11 Basic Principles For Assessment
As part of this post, I will review and reflect on the “11 basic principles of assessment” that are discussed in the article titled,
“Fundamental Assessment Principles for Teachers and School Administrators”
of Virginia Commonwealth University.
1) Assessment is inherently a process of professional judgment
This principle suggests that assessment is ultimately a function of someone’s judgment. Whether you are creating the test, creating rubrics, scoring constructed responses, assessments always incorporate some sort of subjective decision. When using assessments in education, we need to think about the quality and intention of other professional’s judgments. And conversely, when we create them, we need to be conscious of how our own judgments are effect our assessments.
Sitting in a group of four teachers who are trying to grade the same pile of papers with the same rubric, I realized we all had different expectations and assumptions coming into this process. Ultimately, I realized that we need not be the same in our initial judgment, but we should try to reach a mutual understanding of what we are assessing and how we will assess it.
2) Assessment is based on separate but related principles of measurement evidence and evaluation.
I was really interested by this distinction. Interpreting “data” through a statistical lens is different from our interpretation as educators. Much like researchers and business analysts, we look for strengths and weaknesses, statistical trends, validity, reliability, correlations in the data. We look at numbers and not students. This is measurement evidence.
Then we shift, we move towards an evaluation of this evidence. This evaluation or “meaning-making” as I like to call it, refers to the judgment of the reviewers of how, why and what of the performance data in relationship to a specific objective.
3) Assessment decision-making is influenced by a series of tensions.
I had never really thought about the tensions in assessment decision making process. Ultimately, I think we need to be aware of the tensions, especially assessment overload, when creating assessments.

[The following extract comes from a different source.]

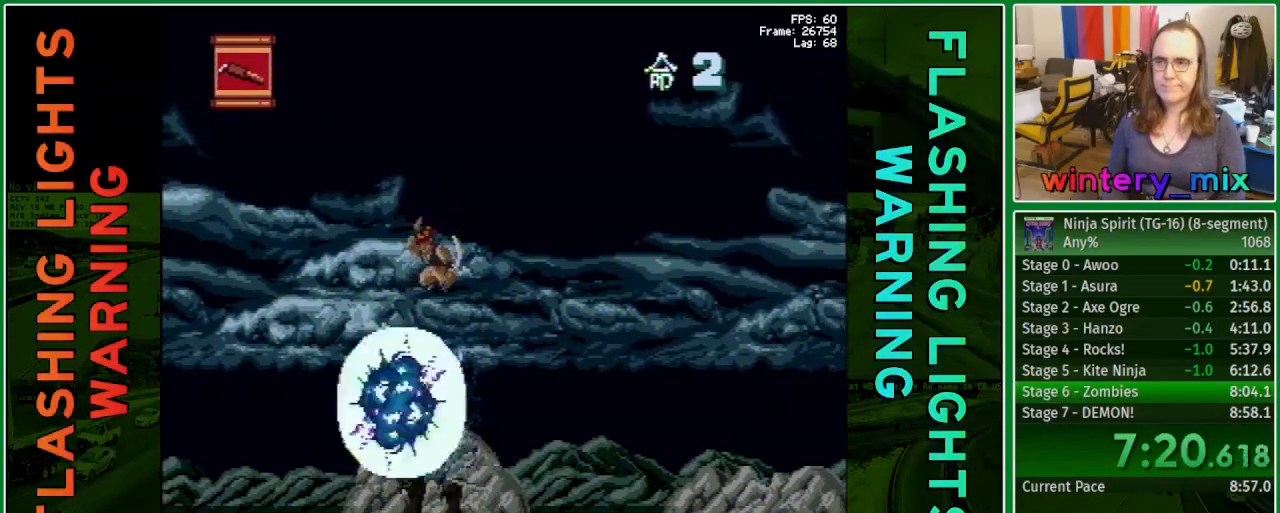
{"buttons": ["Y", "DPAD_DOWN"], "events": []}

And as the author states, we need to prioritize when creating assessments or deciding which ones to use in our classrooms.
4) Assessment influences student motivation and learning.

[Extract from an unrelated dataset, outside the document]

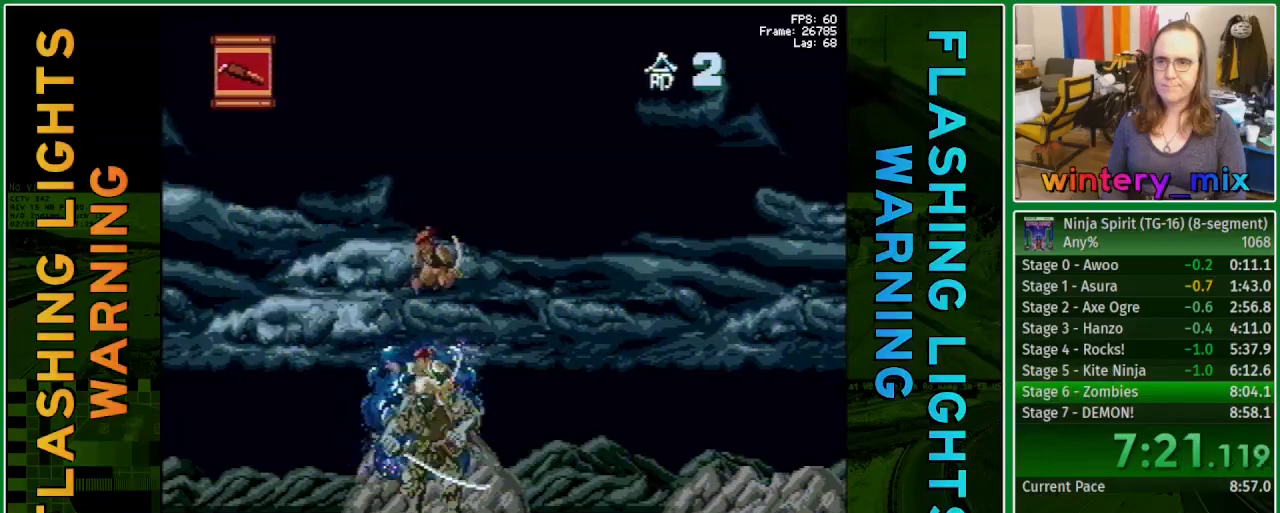
{"buttons": ["Y", "DPAD_DOWN"], "events": []}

This principle provides a salient point. Quality assessments, especially formative ones, provide students with an opportunity to learn. Providing feedback and opportunities for revision are two ways assessments can achieve this goal. Clearly, the quality and speed of feedback will effect learning much as they do in everyday teaching and learning. Assessments that carry high student motivation are also of high demand in the modern classroom. I believe that teachers will get a better picture of what students know when they take assessments that they are engaged in and motivated by. With a clearer picture, teachers can give more precise and relevant feedback. They can also plan future instruction more efficiently. I attached a link I used below to start a short unit of study on the Pilgrims. My purpose was to elicit student motivation and to give quality feedback.

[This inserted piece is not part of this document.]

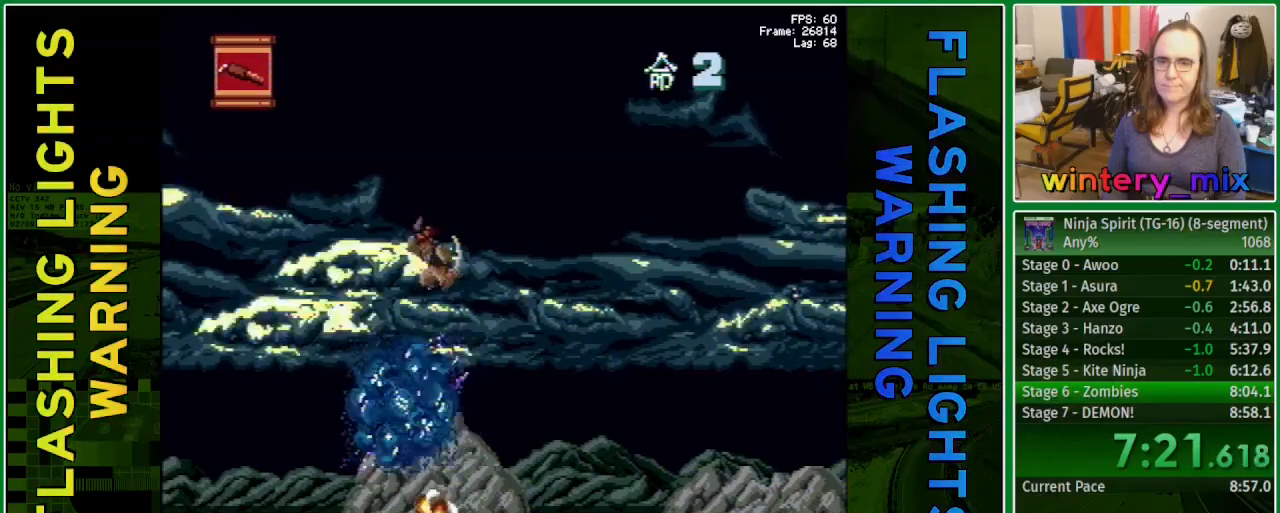
{"buttons": ["Y", "DPAD_DOWN"], "events": []}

5) Assessment contains error.
I don’t think educators need to dwell on this point. But again, they need to be aware that some assessments and the data associated with it, needs to be scrutinized with a cautious eye. Anything that is highly unusual, might be unusual for a reason. Educators need to be aware that at times, data may be misleading in a positive or negative direction. Again, in this case teachers need to revert back to their mathematical/statistical mindsets.
6) Good assessment enhances instruction.
Ideally, a teacher looks at himself/herself as an artists who continually tries to hone his/her craft with some good old quality action research. In doing so, a teacher is taking the emotions out and putting assessment in. Assessments range in their scope and formality. The information they provide for alterations to future instruction should vary greatly as well. It may affect the individual student in one ten minute conference or it might affect instruction for a three year focus across all grade levels. Regardless, it should inform the future by being reflective about the past.